START over
Amidst the late night machinations and parliamentary skullduggery that now passes for legislative process in what was once rightly known as "The World’s Greatest Deliberative Body," a potentially decisive blow for freedom has been struck by forty-one Senators.
No, sadly I am not talking about a setback to the defective health care "reform" bill now trundling towards enactment. Rather, I am referring to an effort that suggests a critical block of Senators are determined to exercise quality control with respect to another of President Obama’s alarming agenda items: denuclearization of this country as a lubricant to his oft-stated goal of "ridding the world of nuclear weapons."
As first reported by Bill Gertz, the Washington Times’ ace national security correspondent, every member of the Senate’s Republican caucus and Independent Joe Lieberman signed a strongly worded letter to Mr. Obama last week regarding the so-called "Strategic Arms Reduction Treaty (START) follow-on agreement." The latter is an agreement the administration has been frantically trying to negotiate with the Kremlin, not simply to extend the now-expired, original START accord, but to replace it with a treaty making further, dramatic and controversial cuts in U.S. and Russian strategic forces.
In their missive, the signatories have thrown down the gauntlet, aligning themselves with an approach to nuclear deterrence fundamentally at odds with that of Team Obama. They flatly declared "…We don’t believe further reductions can be in the national security interest of the U.S. in the absence of a significant program to modernize our nuclear deterrent."
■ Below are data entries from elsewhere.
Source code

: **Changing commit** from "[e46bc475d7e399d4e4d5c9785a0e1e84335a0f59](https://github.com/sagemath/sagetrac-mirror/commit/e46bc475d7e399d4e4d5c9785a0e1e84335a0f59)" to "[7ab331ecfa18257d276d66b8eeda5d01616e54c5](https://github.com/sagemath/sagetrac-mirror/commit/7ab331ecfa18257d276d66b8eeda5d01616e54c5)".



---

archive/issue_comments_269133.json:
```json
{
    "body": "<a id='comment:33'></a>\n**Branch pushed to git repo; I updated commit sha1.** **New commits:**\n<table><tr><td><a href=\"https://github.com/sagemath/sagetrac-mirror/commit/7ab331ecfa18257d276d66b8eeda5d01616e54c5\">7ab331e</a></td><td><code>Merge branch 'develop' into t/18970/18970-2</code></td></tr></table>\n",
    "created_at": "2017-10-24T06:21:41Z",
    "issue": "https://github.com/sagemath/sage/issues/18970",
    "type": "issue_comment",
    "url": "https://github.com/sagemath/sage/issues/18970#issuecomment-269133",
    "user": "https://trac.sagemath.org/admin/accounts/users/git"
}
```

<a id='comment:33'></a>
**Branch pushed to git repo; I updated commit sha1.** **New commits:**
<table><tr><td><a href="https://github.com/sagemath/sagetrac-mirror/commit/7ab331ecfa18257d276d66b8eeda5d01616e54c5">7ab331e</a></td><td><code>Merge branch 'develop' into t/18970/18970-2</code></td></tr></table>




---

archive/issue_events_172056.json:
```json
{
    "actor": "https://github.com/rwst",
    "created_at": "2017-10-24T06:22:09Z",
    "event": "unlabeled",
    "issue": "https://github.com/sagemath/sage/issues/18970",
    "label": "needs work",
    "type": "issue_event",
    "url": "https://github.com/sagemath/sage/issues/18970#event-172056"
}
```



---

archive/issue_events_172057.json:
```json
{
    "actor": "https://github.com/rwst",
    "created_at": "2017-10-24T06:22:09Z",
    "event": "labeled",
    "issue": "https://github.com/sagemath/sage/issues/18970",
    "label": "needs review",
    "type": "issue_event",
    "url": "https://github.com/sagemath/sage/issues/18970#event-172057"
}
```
In other words, the Senators reject the President’s apparent belief that a smaller nuclear arsenal can be maintained indefinitely absent a comprehensive effort to replace existing, obsolescing weapons and the industrial infrastructure required by such new arms. The Senators’ assessment is shared by a bipartisan, blue-ribbon commission chaired by former Secretaries of Defense William Perry and James Schlesinger – a fact prominently featured in the letter: "The members of this commission were unanimously alarmed by the serious disrepair and neglect they found [in the nuclear arsenal and its weapons complex], and they made a series of recommendations to reverse this highly concerning situation."
What might be called the "Gang of Forty-One" went on to declare that they "believe [the Commission’s recommendations] constitute the minimum necessary to permit further nuclear force reductions." The Senators wrote that such "modernization should, at a minimum, include" the following four initiatives:
- "Full and timely life-extension upgrades" to the aging B61 bomb and the Navy’s W76 submarine-launched ballistic missile warheads.
- "Funding for a modern warhead" that would be designed to remain in the inventory for extended periods of time.
- "Full funding for nuclear stockpile surveillance [the process whereby the safety, reliability and effectiveness of the deterrent is supposed to be assured] through the nuclear weapons complex, as well as the science and engineering campaigns at the nation’s [nuclear] laboratories." And,
- "Full funding for the timely replacement of the Los Alamos plutonium research and development and analytical chemistry facility, the uranium facilities at the Oak Ridge (Tennessee) Y-12 plant and a modern pit facility."
These are the sorts of steps that have been needed for years but been stymied, first by a single, imperious House appropriations subcommittee and now by the Obama administration. As Mr. Gertz reported, "The Senators made clear to the President their view that the nuclear-modernization plan should be fully funded beginning with the fiscal 2011 budget and that the new treaty should be sent to the Senate for ratification with the plan."
The signers concluded their letter with another, vitally important shot-across-the bow: They warned that the administration risked violating the law if it made the grave error of allowing – as the Russians and at least some U.S. negotiators desire – the START follow-on treaty to "limit U.S. missile defenses, space capabilities, or advanced conventional modernization, such as non-nuclear global strike capability."
What makes these points so consequential is the unique math of the United States Senate. Under the Constitution, it only takes 34 votes to prevent the ratification of a treaty. And, as we all now know, thanks to the civics lesson to which the country has been treated in the weeks since the health care debate began in earnest, 41 Senators can preclude consideration of legislation – including treaties.
In short, President Obama’s determination to pursue deep reductions in the U.S. arsenal enroute to global denuclearization has just met its first serious obstacle. Even before the full details are known about a START accord that appears problematically set, among other things, to compel America to abandon the robust strategic "triad" that has underpinned deterrence for fifty years this month, this treaty is in trouble.
Vice President Joe Biden reportedly dismissed the prospects of such Senate opposition and felt confident that he could ram through not only a START follow-on but the previously rejected Comprehensive Test Ban Treaty (CTBT), all without addressing the serious problems identified by the Perry-Schlesinger Commission and now by a decisive faction in the Senate.
The Obama administration must chose: Will it commit to measures to ensure the future viability of America’s deterrent, or risk defeat of its arms control agenda at the hands of forty-one Senators who understand that nothing less is acceptable?
Frank J. Gaffney, Jr. is President of the Center for Security Policy, a columnist for the Washington Times and host of the nationally syndicated program, Secure Freedom Radio.